Thirteen-year-old Autumn Bird loves running, so when Connor Herlihy, an athletic, smart, and popular seventh grade boy, brags that he can beat anyone in a foot race but Autumn beats him, she quits the track team. Trading her shorts and sweats for high-rise jeans and heels and makeup, Autumn is welcomed into the popular crowd.

On her way to a weekend party, Autumn encounters Cody Stouffer crouched under a hedge near her home, hiding and in pain. A victim of both physical and emotional violence, Cody has run-away from one of the poorest neighborhoods where “people just like him crammed their whole lives—pots and pans, pets and poverty—into a few crumbling blocks” (14).
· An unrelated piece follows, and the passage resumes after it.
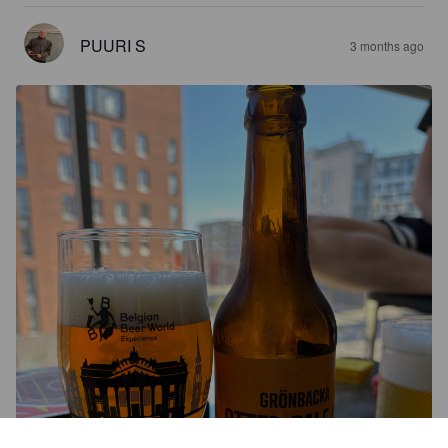
PUURI S
3 months ago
Relying on her Grandfather Teachings, Autumn decides to offer Cody assistance and gives him refuge in her father’s painting studio. Tom Bird, a renown artist in Toronto, Canada, soon discovers the hideaway, and the two tweens have some explaining to do.

As the story progresses, both Cody and Autumn learn important lessons about being true to themselves. From Autumn’s artistic father, Cody realizes that just as there is blue in brown, life is about adding layers and about making corrections along the way. Likewise, Autumn comes to an understanding about true friendship and group versus individual identity.

The Other Side of Perfect by Melanie Florence and Richard Scrimger not only teaches empathy but offers middle grade readers important insights about the dangers of narrow-minded thinking–whether about prosperity, poverty, ethnicity, popularity, or perfection. Told from alternating perspectives, the novel reveals how we are all more than the sum of our circumstances.